Les vies des plus excellents peintres, sculpteurs, et architectes/peint17
Chapitre XVII. — De la mosaïque de bois, c’est-à-dire de la marqueterie ; des sujets que l’on compose en bois teintés et assemblés, en guise de peintures.
Qu’il soit toujours facile d’ajouter, aux inventions de ceux qui nous
ont précédés, quelque chose de nouveau, nous l’avons vu très clairement
dans tout ce qui a été dit ci-dessus, au sujet des pavements en
carrelages assemblés. Sans nul doute, l’origine en est la mosaïque. Il en
est de même de la marqueterie et des figures si diverses, qu’en ressemblance de la mosaïque et de la peinture nos vieux maîtres ont faites,
avec de petits morceaux de bois assemblés et joints sur des plaques
de noyer, avec des colorations variées. Ce travail est appelé par les
Modernes travail d’assemblage, bien que les Anciens lui aient donné
le nom de marqueterie (tarsia). Les meilleures œuvres qui ont été
faites dans ce genre furent exécutées à Florence, du temps de Filippo
di Ser Brunellesco et ensuite du temps de Benedetto da Maiano. Ce
dernier, toutefois, trouvant ce travail infructueux, l’abandonna
complètement, comme on le dira dans sa Vie. Ainsi que ses prédécesseurs,
il l’exécutait seulement en noir et blanc ; mais Fra Giovanni
de Vérone, qui y fit grand profit, l’améliora grandement en donnant
des colorations variées avec des eaux et des teintes bouillies,
ainsi que des huiles pénétrantes, pour avoir en bois des teintes claires,
des teintes foncées d’une grande variété, comme dans l’art de la
peinture, les lumières étant rendues par de fins morceaux de bois
de fusain extrêmement blanc. Ce travail eut d’abord son origine dans
les perspectives, dans lesquelles une infinité de lignes se coupant sous
des angles divers donnent le dessin final.
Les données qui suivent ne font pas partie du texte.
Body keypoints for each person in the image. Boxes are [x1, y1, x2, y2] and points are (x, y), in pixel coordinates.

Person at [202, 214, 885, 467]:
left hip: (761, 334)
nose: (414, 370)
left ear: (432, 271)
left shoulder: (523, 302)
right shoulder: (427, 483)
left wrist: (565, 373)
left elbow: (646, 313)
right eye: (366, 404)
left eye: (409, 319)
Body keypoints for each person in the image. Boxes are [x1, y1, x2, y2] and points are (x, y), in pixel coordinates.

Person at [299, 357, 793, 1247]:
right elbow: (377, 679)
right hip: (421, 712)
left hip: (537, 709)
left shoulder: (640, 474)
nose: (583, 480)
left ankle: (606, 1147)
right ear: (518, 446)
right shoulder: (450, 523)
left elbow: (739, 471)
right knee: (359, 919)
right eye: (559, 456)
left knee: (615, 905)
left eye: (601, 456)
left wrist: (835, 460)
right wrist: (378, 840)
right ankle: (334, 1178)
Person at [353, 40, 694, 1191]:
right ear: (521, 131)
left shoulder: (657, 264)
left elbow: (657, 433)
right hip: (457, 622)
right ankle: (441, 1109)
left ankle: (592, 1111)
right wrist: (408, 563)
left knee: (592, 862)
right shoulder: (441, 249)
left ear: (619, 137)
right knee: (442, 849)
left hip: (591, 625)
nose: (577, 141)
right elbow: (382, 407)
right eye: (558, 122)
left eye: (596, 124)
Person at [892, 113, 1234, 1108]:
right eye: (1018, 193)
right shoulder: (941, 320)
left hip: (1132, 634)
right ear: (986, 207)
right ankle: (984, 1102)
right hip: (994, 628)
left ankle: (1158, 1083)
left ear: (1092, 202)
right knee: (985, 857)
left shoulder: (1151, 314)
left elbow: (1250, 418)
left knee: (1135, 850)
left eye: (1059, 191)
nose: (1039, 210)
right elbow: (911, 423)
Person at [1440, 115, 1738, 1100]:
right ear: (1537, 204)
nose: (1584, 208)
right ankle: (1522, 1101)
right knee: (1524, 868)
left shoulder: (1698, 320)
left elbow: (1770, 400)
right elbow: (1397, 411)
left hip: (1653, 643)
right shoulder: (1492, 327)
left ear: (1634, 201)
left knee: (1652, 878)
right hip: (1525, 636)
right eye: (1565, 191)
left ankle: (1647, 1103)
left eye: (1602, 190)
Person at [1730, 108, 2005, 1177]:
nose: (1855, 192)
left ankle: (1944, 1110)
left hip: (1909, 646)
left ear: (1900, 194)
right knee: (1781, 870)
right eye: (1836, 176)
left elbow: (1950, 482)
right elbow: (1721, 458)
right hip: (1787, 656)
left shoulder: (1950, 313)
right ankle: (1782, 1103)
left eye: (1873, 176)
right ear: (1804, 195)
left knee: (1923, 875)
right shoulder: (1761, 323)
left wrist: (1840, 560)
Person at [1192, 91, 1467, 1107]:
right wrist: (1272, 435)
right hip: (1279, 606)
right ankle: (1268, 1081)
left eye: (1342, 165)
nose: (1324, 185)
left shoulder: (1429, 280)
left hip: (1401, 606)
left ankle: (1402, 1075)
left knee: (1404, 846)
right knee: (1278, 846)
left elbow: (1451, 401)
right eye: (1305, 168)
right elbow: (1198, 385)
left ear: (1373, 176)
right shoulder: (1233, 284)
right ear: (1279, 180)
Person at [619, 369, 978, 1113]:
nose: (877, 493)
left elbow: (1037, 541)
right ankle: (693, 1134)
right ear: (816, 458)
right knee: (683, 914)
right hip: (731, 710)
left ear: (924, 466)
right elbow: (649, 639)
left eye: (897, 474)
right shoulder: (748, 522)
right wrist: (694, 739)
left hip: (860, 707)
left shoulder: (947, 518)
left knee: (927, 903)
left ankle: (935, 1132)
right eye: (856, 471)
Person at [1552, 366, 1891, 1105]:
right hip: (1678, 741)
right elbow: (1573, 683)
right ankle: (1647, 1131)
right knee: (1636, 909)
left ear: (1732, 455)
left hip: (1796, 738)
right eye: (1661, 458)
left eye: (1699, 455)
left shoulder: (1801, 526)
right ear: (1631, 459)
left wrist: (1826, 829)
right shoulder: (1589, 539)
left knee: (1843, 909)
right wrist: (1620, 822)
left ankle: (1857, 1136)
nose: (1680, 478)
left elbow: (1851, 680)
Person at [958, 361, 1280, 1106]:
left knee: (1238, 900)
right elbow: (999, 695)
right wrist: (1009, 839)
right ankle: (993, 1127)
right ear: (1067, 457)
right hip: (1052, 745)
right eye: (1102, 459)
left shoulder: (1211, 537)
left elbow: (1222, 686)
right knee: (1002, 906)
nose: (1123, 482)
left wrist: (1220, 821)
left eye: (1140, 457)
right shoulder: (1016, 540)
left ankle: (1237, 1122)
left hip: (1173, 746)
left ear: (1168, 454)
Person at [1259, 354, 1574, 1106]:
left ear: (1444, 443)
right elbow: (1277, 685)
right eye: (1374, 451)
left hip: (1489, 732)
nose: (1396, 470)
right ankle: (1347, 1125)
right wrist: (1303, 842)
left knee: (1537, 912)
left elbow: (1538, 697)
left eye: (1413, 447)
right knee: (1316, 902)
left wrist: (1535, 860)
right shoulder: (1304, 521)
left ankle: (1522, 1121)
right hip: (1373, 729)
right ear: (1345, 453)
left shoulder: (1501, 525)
La marqueterie de même
se compose de morceaux dont les arêtes vives se réunissant font
paraître la surface d’un seul morceau, tandis qu’il y en entre plus de
mille. Les maîtres anciens en exécutèrent également avec des incrustations
de pierres fines, comme on le voit clairement dans le portique
de Saint-Pierre, où il y a une cage et un oiseau, sur un fond de porphyre,
et d’autres pièces assemblées dans le porphyre, avec tout le
détail des barreaux et des autres objets. Mais comme le bois est
plus facile à travailler et beaucoup plus doux à l’œil, nos maîtres ont
pu produire en plus grande quantité, et dans les genres divers qu’ils ont
voulus. Pour représenter les ombres, ils avaient l’habitude de bronzer
au feu un côté qui imitait bien l’ombre. D’autres se sont servis
ensuite d’huile, de soufre, de sublimé et d’eaux arsenicales, produits
avec lesquels ils ont donné aux bois les teintures qu’ils ont voulues,
comme on le voit dans les œuvres de Fra Damiano, à San Domenico
de Bologne. Comme cet art consiste uniquement à composer des
sujets avec des maisons et des objets ayant des contours rectangulaires,
de manière à pouvoir leur donner de la vigueur et du relief,
au moyen des clairs et des foncés, cet art a toujours été pratiqué par
des personnes qui avaient plus de patience que de dessin. C’est ainsi
qu’on a exécuté quantité d’œuvres qui représentent des compositions
de figures, de fruits et d’animaux ; quelques-uns de ces objets sont
pleins de vie. Mais comme de pareilles œuvres noircissent rapidement et ne sont en somme qu’une contrefaçon de la peinture, bien inférieure
d’ailleurs et peu durable, à cause des vers et des incendies, ce
genre a été jugé être une occupation inutile et du temps perdu, bien
que ce soit un art honorable et magistral.